What is 'Superalignment'?

It's probably no secret that the technological singularity has led to the rise of superintelligence, the ability to outperform all human intelligence combined. Scientists have been wondering: "Is it possible for humans to oversee superintelligence that is better than human?" The goal of Superalignment is to ensure that this superintelligence is aligned with and adheres to human values and intentions. And on December 14, 2023, OPEN AI published a new study on just that.

Link to OpenAI document

Generalization of the superalignment problem

At the core of the research idea was to extrapolate the relationship between humans and "superintelligence" to the technology that exists today. The idea was to explore whether smaller, less capable AI models, or "weak supervisors," could effectively supervise larger, more capable AI models.
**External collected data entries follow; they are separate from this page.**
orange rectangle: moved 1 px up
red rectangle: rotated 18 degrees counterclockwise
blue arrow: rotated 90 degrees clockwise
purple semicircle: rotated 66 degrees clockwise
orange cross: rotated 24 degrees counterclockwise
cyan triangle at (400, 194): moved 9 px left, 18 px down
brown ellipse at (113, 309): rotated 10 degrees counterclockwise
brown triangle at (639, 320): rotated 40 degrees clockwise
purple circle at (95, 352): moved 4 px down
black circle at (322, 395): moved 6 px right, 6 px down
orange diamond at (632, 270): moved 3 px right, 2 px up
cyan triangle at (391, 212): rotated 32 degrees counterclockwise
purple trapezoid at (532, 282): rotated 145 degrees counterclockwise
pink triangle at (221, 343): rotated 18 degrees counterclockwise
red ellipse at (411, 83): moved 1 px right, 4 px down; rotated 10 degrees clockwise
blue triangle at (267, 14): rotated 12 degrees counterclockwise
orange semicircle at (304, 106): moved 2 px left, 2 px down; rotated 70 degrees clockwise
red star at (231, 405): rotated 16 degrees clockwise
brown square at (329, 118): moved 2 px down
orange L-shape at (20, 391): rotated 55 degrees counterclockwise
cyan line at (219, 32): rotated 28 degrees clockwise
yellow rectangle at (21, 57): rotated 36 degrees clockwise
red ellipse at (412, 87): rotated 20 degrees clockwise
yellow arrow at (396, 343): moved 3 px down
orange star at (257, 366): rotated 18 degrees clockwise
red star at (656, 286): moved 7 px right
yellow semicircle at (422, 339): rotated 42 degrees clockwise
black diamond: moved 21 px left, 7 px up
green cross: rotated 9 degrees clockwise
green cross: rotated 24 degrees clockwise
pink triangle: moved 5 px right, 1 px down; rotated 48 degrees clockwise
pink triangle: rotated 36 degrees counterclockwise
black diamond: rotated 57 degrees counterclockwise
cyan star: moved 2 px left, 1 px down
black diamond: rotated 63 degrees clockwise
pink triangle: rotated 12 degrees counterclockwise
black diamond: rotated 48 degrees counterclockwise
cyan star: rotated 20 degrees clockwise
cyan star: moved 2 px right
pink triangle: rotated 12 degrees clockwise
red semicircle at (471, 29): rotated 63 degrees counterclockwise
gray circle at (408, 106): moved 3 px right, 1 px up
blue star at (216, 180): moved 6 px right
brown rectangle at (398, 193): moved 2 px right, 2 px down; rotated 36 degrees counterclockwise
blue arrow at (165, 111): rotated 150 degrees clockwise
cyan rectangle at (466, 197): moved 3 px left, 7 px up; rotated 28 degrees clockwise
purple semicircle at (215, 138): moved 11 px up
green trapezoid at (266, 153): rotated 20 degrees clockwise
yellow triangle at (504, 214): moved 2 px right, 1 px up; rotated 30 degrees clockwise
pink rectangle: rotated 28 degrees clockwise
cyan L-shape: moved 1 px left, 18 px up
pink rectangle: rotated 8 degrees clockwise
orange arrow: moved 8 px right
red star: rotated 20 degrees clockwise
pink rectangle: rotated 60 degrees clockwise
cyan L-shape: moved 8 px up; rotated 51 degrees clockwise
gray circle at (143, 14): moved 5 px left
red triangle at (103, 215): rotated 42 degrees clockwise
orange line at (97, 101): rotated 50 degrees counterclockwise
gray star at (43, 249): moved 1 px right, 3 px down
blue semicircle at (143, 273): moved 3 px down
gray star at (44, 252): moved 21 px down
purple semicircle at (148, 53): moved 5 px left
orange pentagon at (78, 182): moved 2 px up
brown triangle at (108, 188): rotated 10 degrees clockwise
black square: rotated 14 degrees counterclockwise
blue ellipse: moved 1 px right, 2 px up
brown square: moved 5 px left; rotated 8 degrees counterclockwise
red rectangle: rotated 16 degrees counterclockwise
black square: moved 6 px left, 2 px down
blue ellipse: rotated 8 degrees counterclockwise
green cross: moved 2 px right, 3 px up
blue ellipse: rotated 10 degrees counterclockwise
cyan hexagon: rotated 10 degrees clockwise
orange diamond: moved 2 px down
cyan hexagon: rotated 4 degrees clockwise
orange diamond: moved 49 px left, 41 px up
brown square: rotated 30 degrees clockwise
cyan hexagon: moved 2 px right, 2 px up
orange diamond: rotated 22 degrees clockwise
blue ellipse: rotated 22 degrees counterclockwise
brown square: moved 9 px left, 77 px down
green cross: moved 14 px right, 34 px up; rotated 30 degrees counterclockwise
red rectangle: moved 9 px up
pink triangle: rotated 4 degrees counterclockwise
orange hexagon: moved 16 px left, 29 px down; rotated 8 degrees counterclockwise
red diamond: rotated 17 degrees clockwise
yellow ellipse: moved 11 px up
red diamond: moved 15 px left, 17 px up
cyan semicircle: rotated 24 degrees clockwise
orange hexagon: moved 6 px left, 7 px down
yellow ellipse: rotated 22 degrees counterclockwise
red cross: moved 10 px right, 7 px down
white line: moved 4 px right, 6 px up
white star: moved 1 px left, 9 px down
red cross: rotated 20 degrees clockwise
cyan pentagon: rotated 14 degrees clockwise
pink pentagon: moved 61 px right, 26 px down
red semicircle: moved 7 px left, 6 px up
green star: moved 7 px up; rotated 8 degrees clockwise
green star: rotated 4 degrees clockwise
The researchers conducted an experiment to see if GPT-2 could control GPT-4. If GPT-2 could effectively supervise GPT-4, the hypothesis was that humans could control AI.

Generalization of superalignment

What is The result

In conclusion, the researchers found that GPT-2 supervised GPT-4 to perform at the level of GPT-3 or GPT-3.5, meaning that the "weak supervisor" was able to drive some (or, in their words, "most") of the performance of the parent model. Of course, these results do not prove that humans can supervise AI, and the researchers recognize this. However, the researchers say that their findings pave the way for the development of new methodologies and technologies for superalignment research in the future, and they plan to conduct further experiments.